Task requirements ▸ Produce a verbatim transcription of the records below, beginning at the line containing "left front paw: (746, 759)" and ending at the final line; include only those lines.

(Human keypoint data)
^^^^^^^^^^^^^^^^
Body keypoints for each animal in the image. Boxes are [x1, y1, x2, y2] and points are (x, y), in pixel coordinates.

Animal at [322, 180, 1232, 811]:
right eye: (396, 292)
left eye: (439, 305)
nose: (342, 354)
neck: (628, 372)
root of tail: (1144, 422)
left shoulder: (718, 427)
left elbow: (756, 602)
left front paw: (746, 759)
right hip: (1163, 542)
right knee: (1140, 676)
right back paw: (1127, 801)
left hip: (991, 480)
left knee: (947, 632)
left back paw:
^^^^^^^^^^^^^^^^
Answer section ▸
left front paw: (746, 759)
right hip: (1163, 542)
right knee: (1140, 676)
right back paw: (1127, 801)
left hip: (991, 480)
left knee: (947, 632)
left back paw:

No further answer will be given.